In many situations where people or organizations are trying to move projects forward, the mindset is to do something on the project every day, even if the task is small or inconsequential. This mindset is based on the philosophy that slow and steady progress will eventually result in completed projects. Not all goals and objectives are equally important, so this type of mentality can negatively impact the progress of businesses towards strategic goals. Often, time is an important factor, and certain things must be completed by a specific date, while other things can be put off if needed.
From a strategic perspective, a business identifies those goals, objectives or targets that are critical to its operations or to obtaining its most important results. The strategic imperative designation moves a target, goal or objective to the top of the staff's to-do list. It is the way a business tells its employees to do first things first. Without this process of prioritizing, employees may impose their own paradigm on the task list, sometimes resulting in trivial or inconsequential tasks being prioritized over tasks that will affect the bottom line.
Businesses can have a single strategic imperative or multiple imperatives that relate to different departments. For example, the company as a whole can have one strategic imperative, while the marketing department operates under its own imperative that supports the company-wide imperative. Functionally, every employee should be able to identify the company's strategic imperative for the designation to work as a mandate.
Management consultants can help businesses identify and refine a strategic imperative. One of the most problematic management issues for businesses is operating without a clear focus and with everyone working under the same list of priorities. Consultants can walk executives through a series of exercises to map out core operations and match them to critical current and potential sources of income. They can also help staff stay on track once imperatives have been identified.

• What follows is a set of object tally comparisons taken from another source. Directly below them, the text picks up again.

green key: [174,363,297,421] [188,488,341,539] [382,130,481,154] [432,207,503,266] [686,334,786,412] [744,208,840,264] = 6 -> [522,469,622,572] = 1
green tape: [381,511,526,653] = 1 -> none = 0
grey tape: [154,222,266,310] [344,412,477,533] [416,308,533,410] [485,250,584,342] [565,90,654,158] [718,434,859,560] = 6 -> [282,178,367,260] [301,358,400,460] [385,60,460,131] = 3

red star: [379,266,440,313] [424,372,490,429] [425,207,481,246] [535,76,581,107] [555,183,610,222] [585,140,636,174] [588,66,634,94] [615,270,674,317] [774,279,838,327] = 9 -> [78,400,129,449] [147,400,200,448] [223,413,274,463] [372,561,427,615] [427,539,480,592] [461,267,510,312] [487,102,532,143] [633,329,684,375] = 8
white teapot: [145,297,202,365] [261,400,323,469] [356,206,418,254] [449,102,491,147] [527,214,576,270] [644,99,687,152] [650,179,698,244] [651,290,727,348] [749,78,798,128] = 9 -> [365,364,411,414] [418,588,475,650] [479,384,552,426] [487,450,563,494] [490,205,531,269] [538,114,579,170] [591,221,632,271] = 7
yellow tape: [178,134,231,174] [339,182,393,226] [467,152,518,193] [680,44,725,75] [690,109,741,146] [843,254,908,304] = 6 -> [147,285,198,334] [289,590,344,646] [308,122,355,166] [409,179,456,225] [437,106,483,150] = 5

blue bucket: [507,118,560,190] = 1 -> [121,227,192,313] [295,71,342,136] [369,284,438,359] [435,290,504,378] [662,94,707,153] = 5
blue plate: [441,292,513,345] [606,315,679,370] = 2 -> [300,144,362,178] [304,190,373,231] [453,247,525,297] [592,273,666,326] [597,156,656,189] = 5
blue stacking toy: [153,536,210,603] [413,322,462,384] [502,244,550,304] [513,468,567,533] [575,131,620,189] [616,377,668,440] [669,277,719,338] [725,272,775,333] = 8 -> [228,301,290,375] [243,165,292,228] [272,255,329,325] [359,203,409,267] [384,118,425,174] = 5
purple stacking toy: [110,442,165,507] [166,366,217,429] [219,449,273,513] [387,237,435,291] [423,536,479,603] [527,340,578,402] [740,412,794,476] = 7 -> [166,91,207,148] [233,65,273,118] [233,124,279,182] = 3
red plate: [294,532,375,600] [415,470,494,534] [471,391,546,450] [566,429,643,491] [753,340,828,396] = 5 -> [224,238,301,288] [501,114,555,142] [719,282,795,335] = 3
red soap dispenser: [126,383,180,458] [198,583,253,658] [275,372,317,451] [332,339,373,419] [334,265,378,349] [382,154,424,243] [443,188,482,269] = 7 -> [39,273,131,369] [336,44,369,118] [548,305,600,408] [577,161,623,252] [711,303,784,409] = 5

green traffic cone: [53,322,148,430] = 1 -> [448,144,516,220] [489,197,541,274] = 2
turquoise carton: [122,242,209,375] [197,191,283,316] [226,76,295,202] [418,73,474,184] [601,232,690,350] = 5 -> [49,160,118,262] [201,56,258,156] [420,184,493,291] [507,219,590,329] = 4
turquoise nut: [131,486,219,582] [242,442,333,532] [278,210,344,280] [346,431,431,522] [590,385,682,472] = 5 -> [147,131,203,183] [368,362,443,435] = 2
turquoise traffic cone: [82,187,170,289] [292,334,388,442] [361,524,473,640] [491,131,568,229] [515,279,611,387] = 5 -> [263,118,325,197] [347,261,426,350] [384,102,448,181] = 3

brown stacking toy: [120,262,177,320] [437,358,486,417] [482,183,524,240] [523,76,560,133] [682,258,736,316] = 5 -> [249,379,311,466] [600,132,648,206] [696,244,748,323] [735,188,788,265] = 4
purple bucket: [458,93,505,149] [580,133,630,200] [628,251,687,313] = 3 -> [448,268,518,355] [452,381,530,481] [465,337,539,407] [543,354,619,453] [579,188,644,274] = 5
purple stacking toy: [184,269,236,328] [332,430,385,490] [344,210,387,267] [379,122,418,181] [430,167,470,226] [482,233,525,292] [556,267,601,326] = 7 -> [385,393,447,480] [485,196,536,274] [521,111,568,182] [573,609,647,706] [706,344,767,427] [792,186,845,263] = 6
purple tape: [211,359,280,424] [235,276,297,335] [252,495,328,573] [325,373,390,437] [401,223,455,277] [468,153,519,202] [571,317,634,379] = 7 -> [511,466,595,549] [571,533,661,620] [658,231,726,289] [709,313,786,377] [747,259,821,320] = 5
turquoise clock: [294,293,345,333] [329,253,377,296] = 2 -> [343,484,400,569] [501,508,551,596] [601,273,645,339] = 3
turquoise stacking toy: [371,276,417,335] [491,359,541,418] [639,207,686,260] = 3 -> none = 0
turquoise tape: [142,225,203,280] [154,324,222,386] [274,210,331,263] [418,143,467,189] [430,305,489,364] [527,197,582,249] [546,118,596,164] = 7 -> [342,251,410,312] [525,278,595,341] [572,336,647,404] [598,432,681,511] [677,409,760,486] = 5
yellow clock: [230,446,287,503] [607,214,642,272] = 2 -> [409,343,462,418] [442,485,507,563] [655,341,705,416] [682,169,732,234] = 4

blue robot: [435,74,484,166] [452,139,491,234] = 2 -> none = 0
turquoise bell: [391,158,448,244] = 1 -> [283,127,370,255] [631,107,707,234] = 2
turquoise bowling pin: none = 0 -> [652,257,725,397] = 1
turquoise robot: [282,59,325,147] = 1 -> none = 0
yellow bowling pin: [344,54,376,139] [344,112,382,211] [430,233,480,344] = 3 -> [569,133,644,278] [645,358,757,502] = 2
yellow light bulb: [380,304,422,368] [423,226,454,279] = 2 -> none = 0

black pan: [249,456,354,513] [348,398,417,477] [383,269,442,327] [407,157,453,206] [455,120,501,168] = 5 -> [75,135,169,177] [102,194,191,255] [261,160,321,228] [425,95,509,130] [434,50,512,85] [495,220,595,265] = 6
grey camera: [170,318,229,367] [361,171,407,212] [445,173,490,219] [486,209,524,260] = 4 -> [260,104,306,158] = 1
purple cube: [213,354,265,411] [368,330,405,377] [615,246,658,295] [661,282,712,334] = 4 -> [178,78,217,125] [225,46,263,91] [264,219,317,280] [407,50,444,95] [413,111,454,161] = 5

I think that each individual worker at a company can have his own version of a strategic imperative. While it has to play into the grand scheme of things, it can be his own personal way of going about the task.
With me, it was always putting certain things first, no matter how much else I had to do. I made myself cling to this method, and I was much more productive because of this.
I worked in advertising, and our department had a strategic imperative that was related to the goal of the whole company. However, we had our own specific ways of going about achieving our goal.
The managers from each department met to discuss the strategic imperative of the company, and then each manager was given control over determining a subset of that imperative and how to go about it. So, though our methods differed, the goal was the same.
Working together yet separately, we achieved our goal in just one month. I think that is something to be proud of, and it shows how well setting strategic imperatives works.